**The problem:** For each line of the data below, copy it if it holds the word "center".

**Extracted material:**
________________________

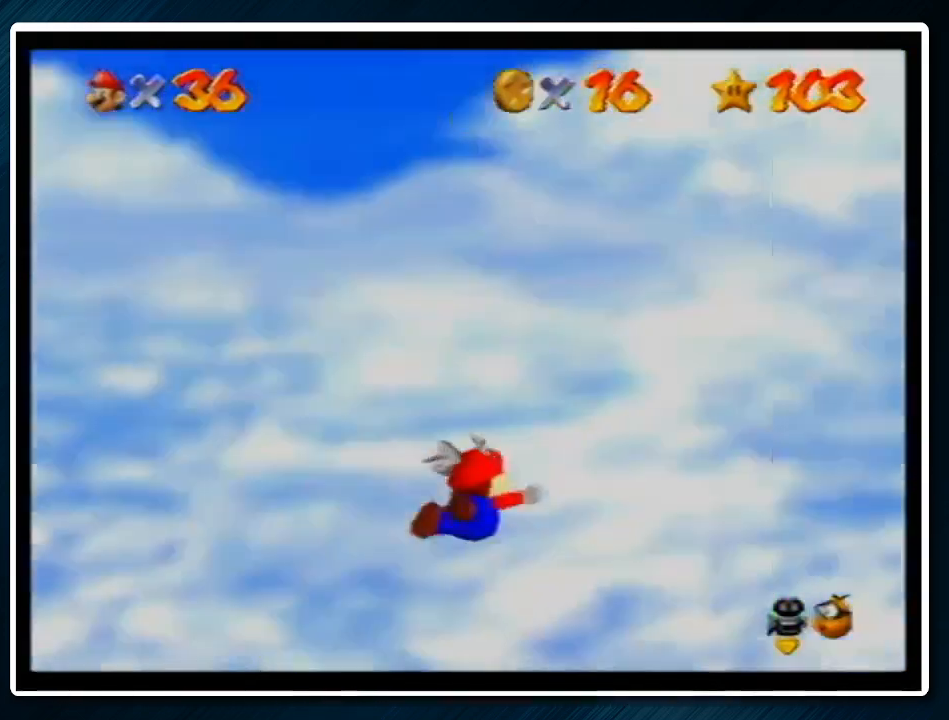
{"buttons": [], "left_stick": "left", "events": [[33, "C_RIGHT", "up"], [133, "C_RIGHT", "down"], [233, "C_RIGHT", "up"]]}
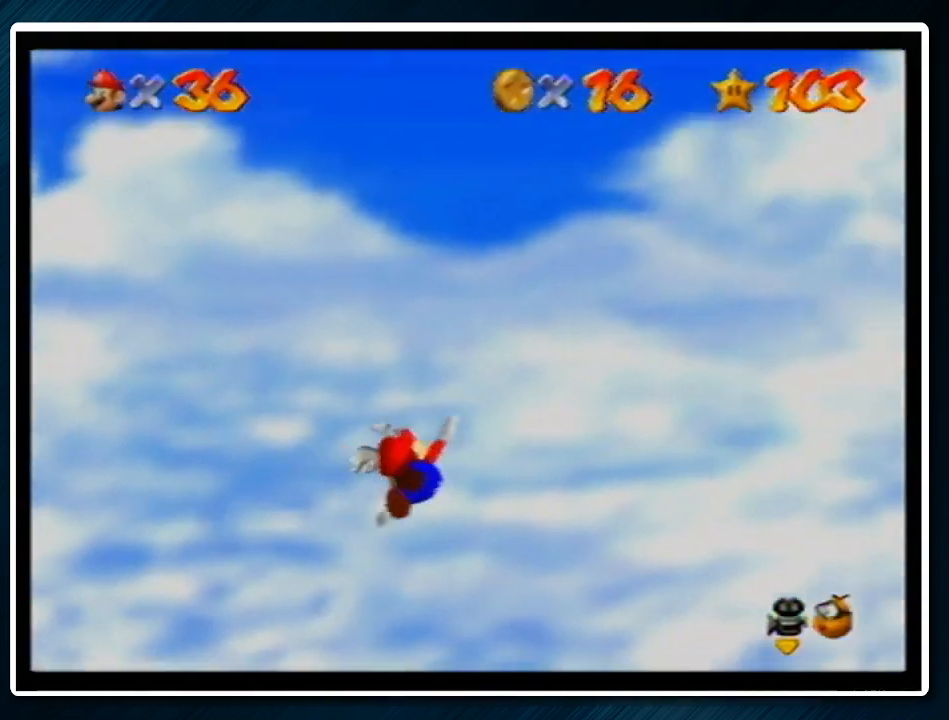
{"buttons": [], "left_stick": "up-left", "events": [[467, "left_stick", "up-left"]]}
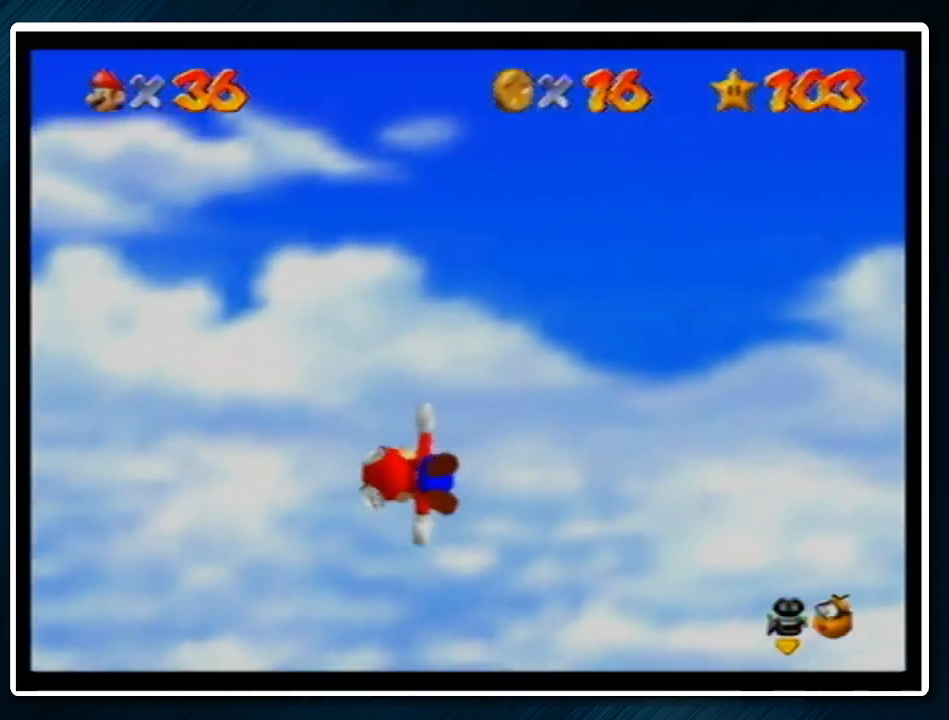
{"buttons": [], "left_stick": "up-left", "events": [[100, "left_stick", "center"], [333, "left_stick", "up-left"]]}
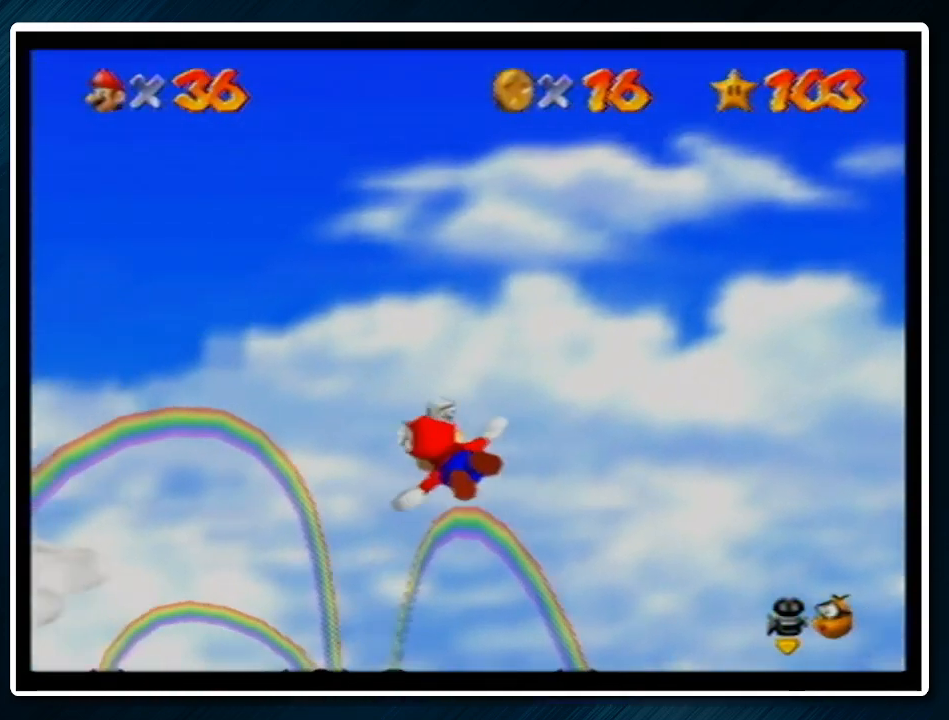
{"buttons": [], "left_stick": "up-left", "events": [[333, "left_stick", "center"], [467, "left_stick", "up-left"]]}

________________________

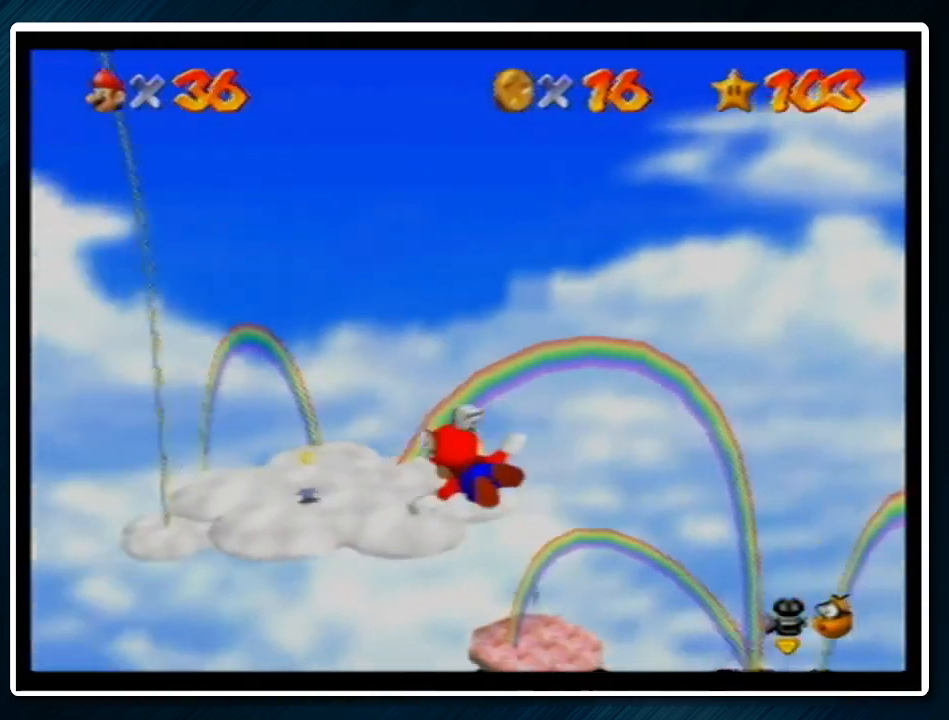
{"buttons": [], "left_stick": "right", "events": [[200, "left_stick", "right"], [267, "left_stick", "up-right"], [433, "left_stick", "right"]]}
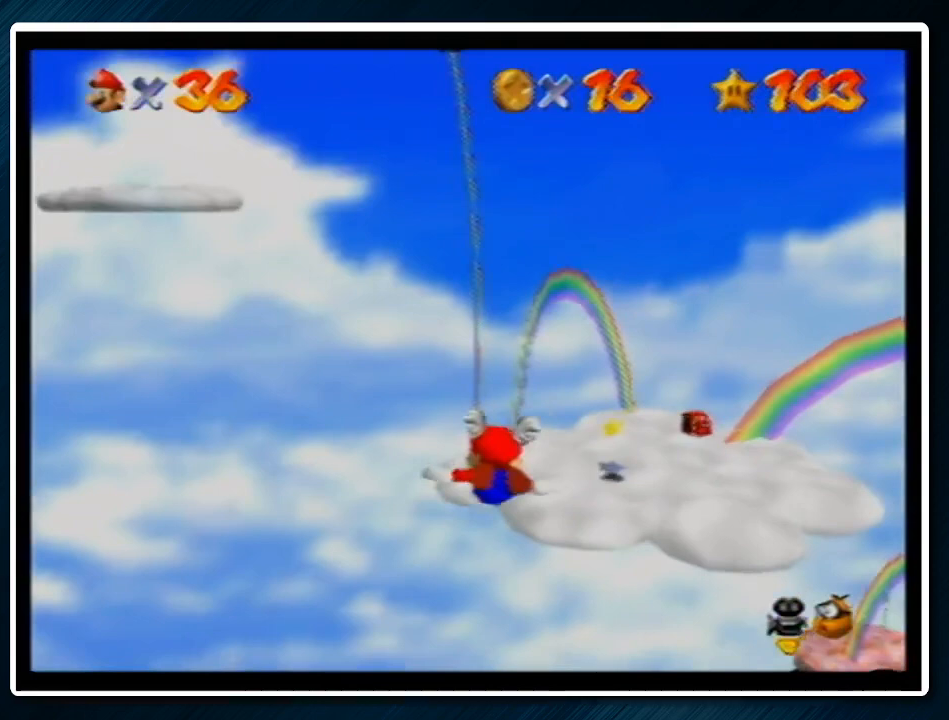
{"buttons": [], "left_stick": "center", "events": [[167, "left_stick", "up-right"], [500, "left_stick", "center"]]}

________________________

**Expected output:**
{"buttons": [], "left_stick": "up-left", "events": [[100, "left_stick", "center"], [333, "left_stick", "up-left"]]}
{"buttons": [], "left_stick": "up-left", "events": [[333, "left_stick", "center"], [467, "left_stick", "up-left"]]}
{"buttons": [], "left_stick": "center", "events": [[167, "left_stick", "up-right"], [500, "left_stick", "center"]]}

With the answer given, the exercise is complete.